Regulasi TKA Sektor Energi Dinilai Belum Prioritas

Regulasi TKA Sektor Energi Dinilai Belum Prioritas Ilustrasi - pixabay

Covesia.com - Pakar ekonomi Firmanzah menilai regulasi yang mengatur kemudahan bagi tenaga kerja asing (TKA) di sektor energi menurutnya belum perlu menjadi prioritas dalam upaya meningkatkan iklim investasi di Indonesia.

"Saya kira untuk mempermudah regulasi bagi TKA di sektor energi belum tentu dapat mempengaruhi secara signifikan dalam meningkatkan iklim investasi," kata Firmanzah dilansir Covesia.com dari Antara, Jumat (9/3/2018).

Firmanzah yang juga saat ini menjabat sebagai Rektor Universitas Paramadina menjelaskan bahwa lebih penting apabila pemerintah fokus pada formulasi perpajakan atau pembagian insentif bagi investor.

Ia minilai investor lebih berfikir secara ekonomis, di mana yang dapat menguntungkan invetasi bagi mereka, khususnya bidang energi, maka bagi hasil atau pajak akan menjadi fokus utama.

Selain itu, regulasi atau perizinan yang langsung bersentuhan dengan pemerintahan daerah dirasa lebih perlu diprioritaskan, sebab banyak investor asing yang memiliki benturan aturan dengan Pemda. 

"Ketersediaan lahan dan administratif setempat saya rasa itu yang lebih penting untuk dipangkas, namun, upaya pemerintah saya rasa tetap layak untuk diapresiasi dalam menarik minat investasi," katanya. 

Sebelumnya, Kementerian Energi dan Sumber Daya Mineral (ESDM) kembali melakukan penataan puluhan regulasi dan perizinan yang dinilai tumpang tindih dan sudah tidak relevan lagi. Sejauh ini, sebanyak 90 regulasi dan 96 serta sertifikasi/rekomendasi/perizinan di sektor ESDM dicabut.

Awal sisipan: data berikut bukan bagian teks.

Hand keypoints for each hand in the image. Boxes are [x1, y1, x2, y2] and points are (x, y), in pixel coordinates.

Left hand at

Regulasi dan perizinan tersebut tersebar pada subsektor minyak dan gas bumi (migas), mineral dan batu bara (minerba), ketenagalistrikan, energi baru terbarukan dan konservasi energi (EBTKE) juga regulasi pada Satuan Kerja Khusus Pelaksana Kegiatan Usaha Hulu Minyak dan Gas Bumi (SKK Migas) dan Badan Pengatur Hilir Migas (BPH Migas).

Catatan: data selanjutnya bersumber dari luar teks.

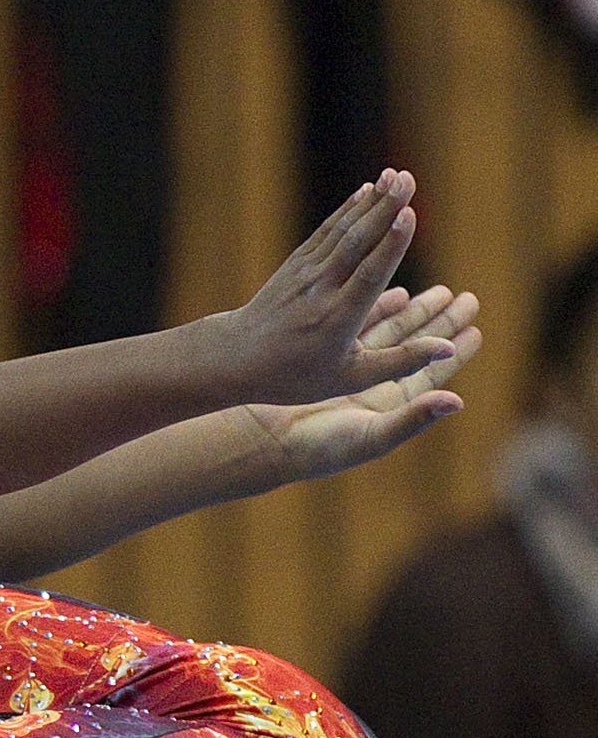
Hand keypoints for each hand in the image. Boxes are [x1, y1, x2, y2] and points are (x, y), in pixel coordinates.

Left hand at [220, 169, 457, 406]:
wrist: (236, 358)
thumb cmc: (297, 376)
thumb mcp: (349, 379)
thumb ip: (401, 362)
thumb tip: (450, 349)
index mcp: (337, 321)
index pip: (368, 276)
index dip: (390, 244)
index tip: (408, 215)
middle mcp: (320, 291)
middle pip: (356, 244)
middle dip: (384, 209)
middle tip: (409, 178)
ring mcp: (304, 275)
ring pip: (342, 232)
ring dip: (371, 202)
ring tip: (397, 175)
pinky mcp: (295, 265)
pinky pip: (325, 233)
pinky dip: (347, 211)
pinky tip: (367, 191)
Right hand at [243, 284, 479, 481]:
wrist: (262, 440)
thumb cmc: (316, 447)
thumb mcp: (370, 435)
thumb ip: (413, 418)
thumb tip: (458, 401)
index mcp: (388, 406)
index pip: (430, 375)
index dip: (455, 352)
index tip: (476, 329)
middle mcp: (373, 387)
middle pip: (417, 349)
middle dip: (441, 324)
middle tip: (465, 297)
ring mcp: (348, 372)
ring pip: (391, 334)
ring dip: (413, 312)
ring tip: (437, 290)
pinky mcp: (324, 359)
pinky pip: (358, 328)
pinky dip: (376, 310)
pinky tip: (392, 292)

"Regulasi yang dicabut atau direvisi totalnya adalah 90 dan sedangkan sertifikasi/rekomendasi/perizinan sebanyak 96. Jadi, totalnya ada 186," ujar Menteri ESDM Ignasius Jonan.

Beberapa contoh konkret perizinan di bidang migas yang dihapus antara lain rekomendasi tenaga kerja asing (izin mempergunakan tenaga kerja asing/IMTA dan rencana penggunaan tenaga kerja asing/RPTKA), surat keterangan penyalur BBM, surat keterangan terdaftar (SKT) perusahaan penunjang migas, persetujuan design dan persetujuan penggunaan peralatan migas.

"Dalam menjalankan kegiatan usaha penunjang migas selama ini diperlukan SKT, itu dirasakan salah satu hambatan dalam investasi migas. Prosesnya saja sudah membutuhkan waktu berhari-hari dan dampaknya selama ini hanya mendelay waktu saja, meperpanjang rantai birokrasi, itu kita cabut," tegas Ego Syahrial, Pelaksana Tugas Direktur Jenderal Migas Kementerian ESDM.

"Yang kita hapus di hilir migas misalnya untuk membangun lembaga penyalur atau SPBU, selama ini badan usaha perlu minimal enam bulan untuk memproses yang namanya surat keterangan penyalur. Itu dihapus karena menghambat. Bisa dibanyangkan kita negara sebesar ini, kita justru butuh lembaga penyalur, malah kita sudah berpikir kita perlu lembaga sub penyalur, jadi pengurusannya itu justru harus dipermudah," tambah Ego.

Selain itu, di bidang ketenagalistrikan, dampak dari 20 regulasi yang dicabut antara lain memperlancar dwelling time pemindahan inspeksi dari border ke post border dan memperjelas pengklasifikasian produk peralatan tenaga listrik sehingga lebih mudah dalam pengawasan.

Sedangkan di bidang mineral dan batubara, dari 64 perizinan yang dihapus antara lain tanda registrasi untuk perusahaan pengangkutan dan penjualan, izin prinsip pengolahan dan/atau pemurnian, SKT minerba, dan rekomendasi tenaga kerja asing.